Whether a potential owner of a cat has space or financial constraints, or they simply just have their sights on a single kitty home, there’s nothing wrong with adopting one kitten at a time.
A single kitten requires a good amount of time, attention, safety considerations, medical care, and gear, so it can make sense to invest in just one ball of fluff.
On the other hand, there are many benefits of adopting two littermates or bonded pairs. We offer reasons why you should adopt two kittens simultaneously.
The Long View
While not everything is better when multiplied, two kittens can definitely work out better than one! Contrary to popular opinion, cats are very social animals. Sure, it can be a challenge to introduce a young cat to an older resident cat (as they are highly territorial). But two kittens adopted together, whether from the same litter or not, can be an excellent decision.

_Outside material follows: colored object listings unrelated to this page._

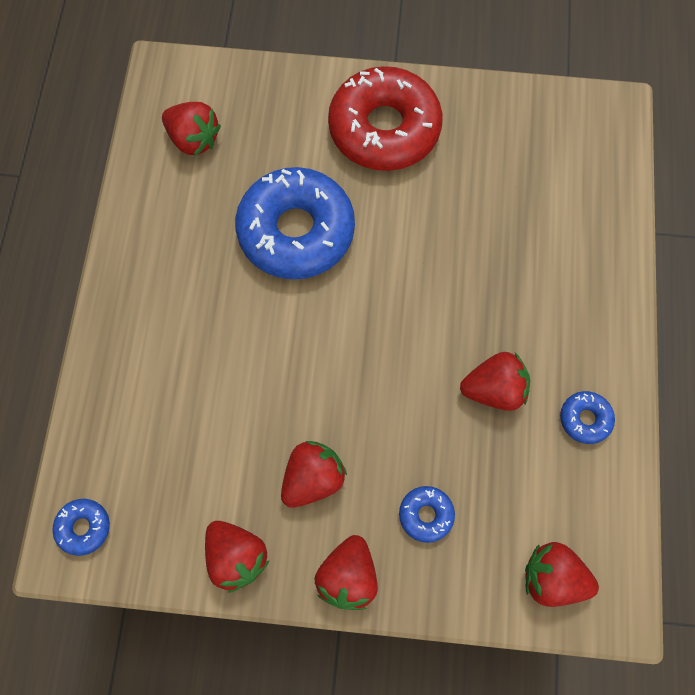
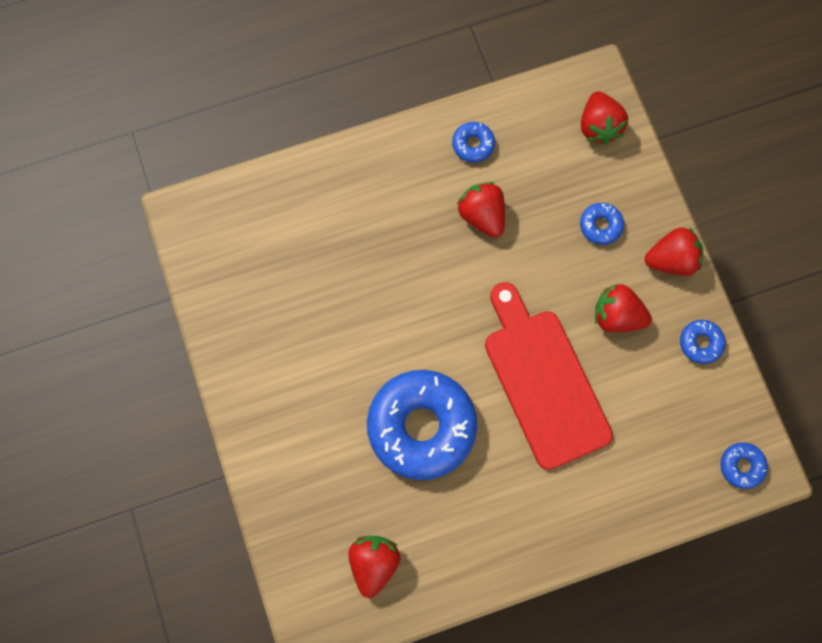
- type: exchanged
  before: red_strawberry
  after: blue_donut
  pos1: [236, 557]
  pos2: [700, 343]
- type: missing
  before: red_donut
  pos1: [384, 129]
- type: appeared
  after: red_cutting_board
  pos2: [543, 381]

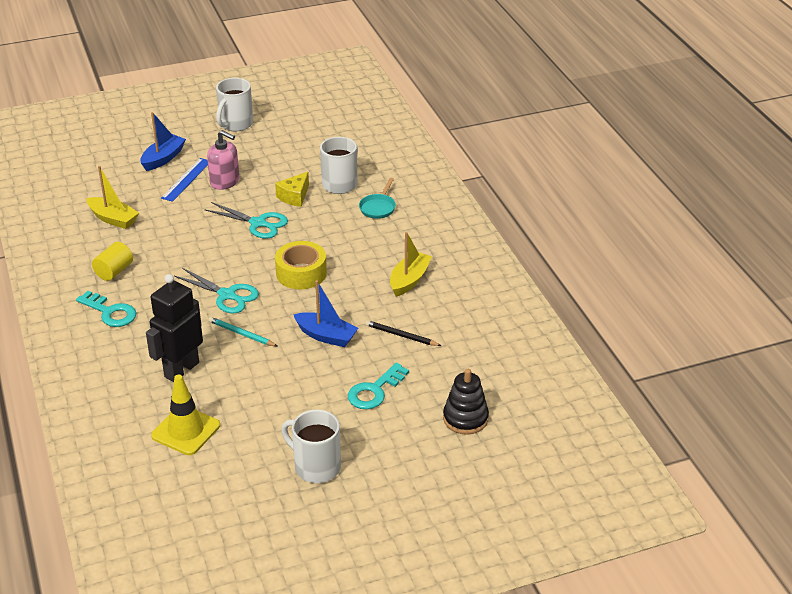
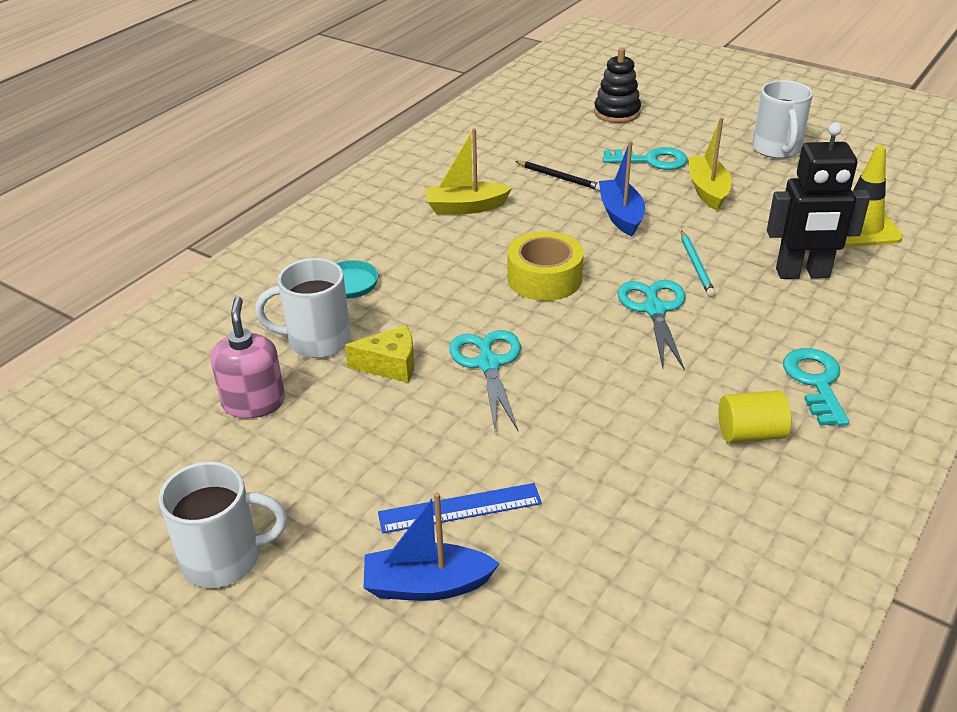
- type: relocated
  before: yellow_boat
  pos1: [113, 219]
  pos2: [708, 190]
- type: relocated
  before: pink_soap_dispenser
  pos1: [225, 181]
  pos2: [254, 402]
- type: spun
  before: black_pencil
  pos1: [401, 335]
  pos2: [559, 177]
  turn: -45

Plus, if you’re already investing in the health and wellness of one kitten, adding one more shouldn’t cost much more. They can share certain things like scratching posts, toys, and beds. You could be saving an extra life from the shelter while guaranteeing the mental and physical health of two kittens. And you only have to kitten-proof the house once!

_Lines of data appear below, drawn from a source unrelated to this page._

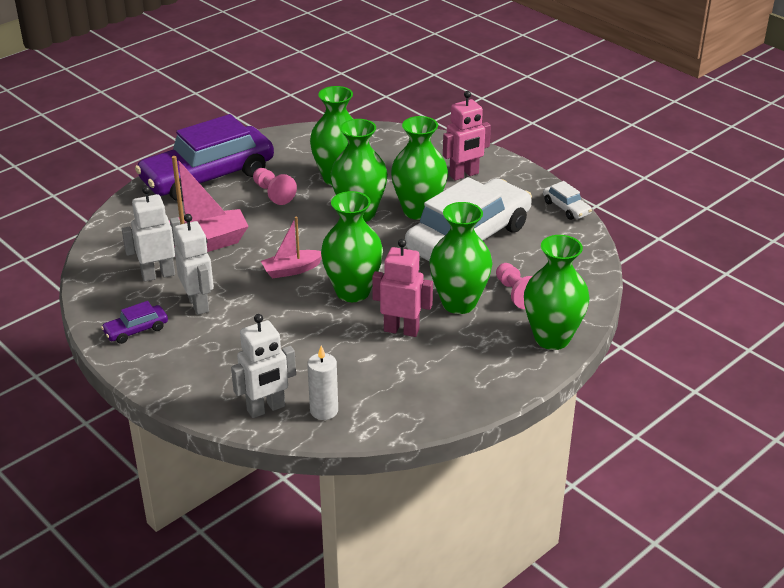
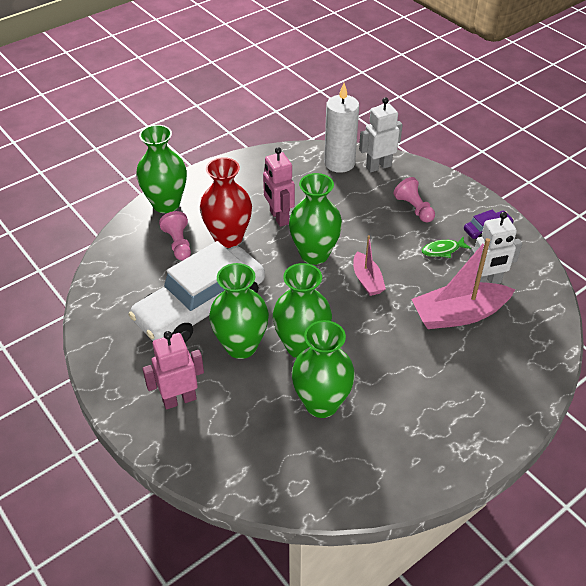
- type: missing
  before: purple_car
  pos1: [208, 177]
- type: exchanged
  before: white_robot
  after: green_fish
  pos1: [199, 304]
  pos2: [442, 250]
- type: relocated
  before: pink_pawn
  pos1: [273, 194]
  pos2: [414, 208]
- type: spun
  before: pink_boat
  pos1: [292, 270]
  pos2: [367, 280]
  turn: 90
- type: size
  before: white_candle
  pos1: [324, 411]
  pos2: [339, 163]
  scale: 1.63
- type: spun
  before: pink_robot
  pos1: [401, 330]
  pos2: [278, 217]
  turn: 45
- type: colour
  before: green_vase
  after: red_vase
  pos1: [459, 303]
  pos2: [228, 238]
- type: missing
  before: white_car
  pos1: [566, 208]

Kittens sleep a lot because they are growing so fast, but when awake they have an abundance of adorable energy. When you adopt two kittens together they are already accustomed to playing together.
Without another kitten to grow up with, a single cat can become bored, lonely, or overly demanding of your attention. They can also get into trouble if left to their own devices, whereas a bonded pair will eat and play together, use the litter box successfully, and explore their new world with constant companionship.
The Cuteness Factor
If you adopt two kittens together you will never run out of cute moments to capture and post.
Kittens that snuggle together? Check. Kittens that hide and ambush each other? Yes! Kittens that entertain and encourage one another? You bet! Kittens awake at 4 a.m. doing loops around your bed? Nothing better!
Kittens also learn to keep each other clean and, over time, figure out allogrooming. They are also more likely to accept household rules when taught (and gently disciplined) together.
Adopt Two Kittens, Feel Twice the Love
A single kitten can grow up into a happy, well-adjusted pet. But it is worth mentioning that two kittens have the potential to be even more so.